The US lawsuit was filed in California on Monday by US legal firms Edelson PC and Fields PLLC, who argued that Facebook’s arrival in Myanmar helped facilitate the the spread of hate and incitement to violence that “amounted to a substantial cause, and eventual perpetuation of, the Rohingya genocide.”

The complaint cites Facebook posts that appeared in a Reuters report, with one from 2013 stating: “We must fight them the way Hitler did the Jews, damn Kalars [a derogatory term of Rohingya people].” Another post from 2018 shows a photograph of a boatload of Rohingya refugees with the caption: “Pour fuel and set fire so that they can meet Allah faster.” These posts were tolerated despite Facebook’s rules prohibiting “violent or dehumanising speech.”

The complaint filed with the court argues that because Facebook’s algorithms drive the susceptible to extremist groups and positions, it makes such users and the platform very “open to exploitation by autocratic politicians and regimes.”

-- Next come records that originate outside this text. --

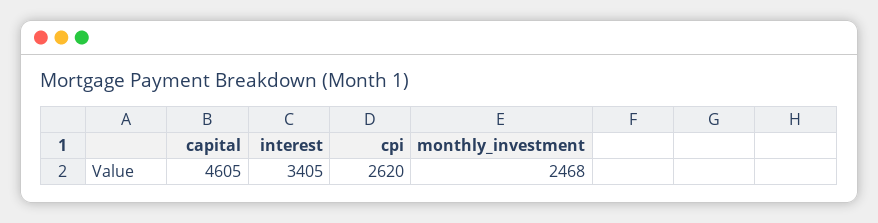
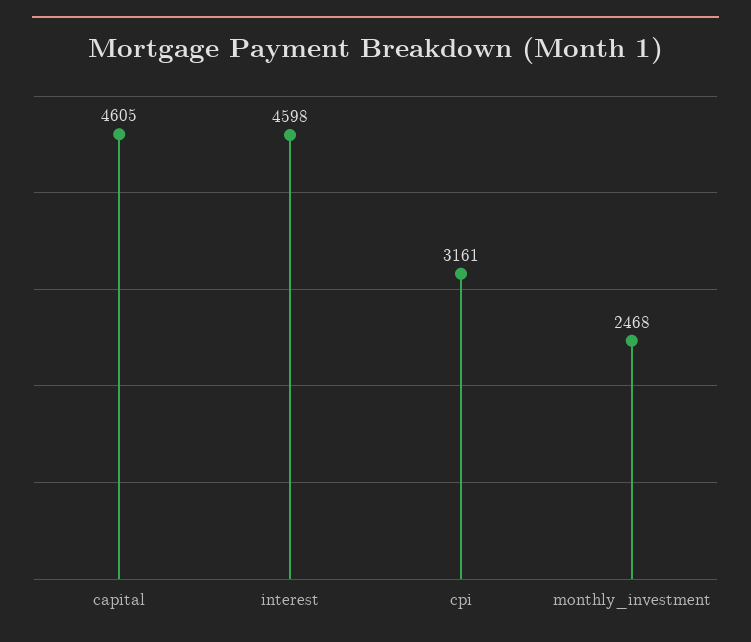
  {
    "capital": 4605,
-   "interest": 3405,
+   "interest": 4598,
-   "cpi": 2620,
+   "cpi": 3161,
    "monthly_investment": 2468
  }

US law prevents Facebook from liability over content posted and shared by its users, but the lawsuit is appealing to Myanmar law where no such protection exists.

Anupam Chander, a professor at Georgetown University Law Center, told Reuters that invoking Myanmar law wasn’t “inappropriate,” but added that “it’s unlikely to be successful” because “it would be odd for Congress to have foreclosed actions under U.S. law but permitted them to proceed under foreign law.”

President of the Burmese Rohingya Organisation UK, Tun Khin, commented: “We are seeking justice for the Rohingya people. This powerful global company must be held to account for its role in permitting the spread of hateful anti-Rohingya propaganda which directly led to unspeakable violence.”